+++ EXTRACTED RECORDS +++

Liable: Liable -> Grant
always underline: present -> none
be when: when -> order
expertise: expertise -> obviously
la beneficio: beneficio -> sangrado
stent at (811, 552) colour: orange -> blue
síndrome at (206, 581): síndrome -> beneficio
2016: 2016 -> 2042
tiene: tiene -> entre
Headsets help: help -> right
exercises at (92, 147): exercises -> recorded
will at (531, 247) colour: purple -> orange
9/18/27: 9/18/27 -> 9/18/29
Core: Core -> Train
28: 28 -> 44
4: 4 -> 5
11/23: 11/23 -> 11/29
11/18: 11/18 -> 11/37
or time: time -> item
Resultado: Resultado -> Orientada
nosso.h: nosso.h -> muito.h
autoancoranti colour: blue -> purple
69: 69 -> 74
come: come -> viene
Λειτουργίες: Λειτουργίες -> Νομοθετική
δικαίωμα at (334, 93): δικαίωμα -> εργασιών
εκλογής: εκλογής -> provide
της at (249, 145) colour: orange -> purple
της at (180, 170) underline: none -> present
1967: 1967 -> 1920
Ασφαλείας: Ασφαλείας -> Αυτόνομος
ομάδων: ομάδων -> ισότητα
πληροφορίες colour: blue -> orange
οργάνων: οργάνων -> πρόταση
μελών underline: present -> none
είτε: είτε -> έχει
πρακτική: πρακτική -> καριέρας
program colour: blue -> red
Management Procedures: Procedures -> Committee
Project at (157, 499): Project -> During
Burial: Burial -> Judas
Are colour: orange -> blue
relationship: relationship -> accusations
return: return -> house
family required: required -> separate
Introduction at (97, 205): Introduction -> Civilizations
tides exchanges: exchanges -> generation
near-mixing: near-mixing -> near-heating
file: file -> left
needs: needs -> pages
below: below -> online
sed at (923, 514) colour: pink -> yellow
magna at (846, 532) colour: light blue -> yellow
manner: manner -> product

+++

▶ **SET PROBLEM**
Could you rewrite the lines from the start of the records through the line containing "δικαίωμα at (334, 93): δικαίωμα -> εργασιών", inclusive, swapping "colour" for "color" and changing nothing else? Give only those lines.

▶ **EXPECTED OUTPUT**
Liable: Liable -> Grant
always underline: present -> none
be when: when -> order
expertise: expertise -> obviously
la beneficio: beneficio -> sangrado
stent at (811, 552) color: orange -> blue
síndrome at (206, 581): síndrome -> beneficio
2016: 2016 -> 2042
tiene: tiene -> entre
Headsets help: help -> right
exercises at (92, 147): exercises -> recorded
will at (531, 247) color: purple -> orange
9/18/27: 9/18/27 -> 9/18/29
Core: Core -> Train
28: 28 -> 44
4: 4 -> 5
11/23: 11/23 -> 11/29
11/18: 11/18 -> 11/37
or time: time -> item
Resultado: Resultado -> Orientada
nosso.h: nosso.h -> muito.h
autoancoranti color: blue -> purple
69: 69 -> 74
come: come -> viene
Λειτουργίες: Λειτουργίες -> Νομοθετική
δικαίωμα at (334, 93): δικαίωμα -> εργασιών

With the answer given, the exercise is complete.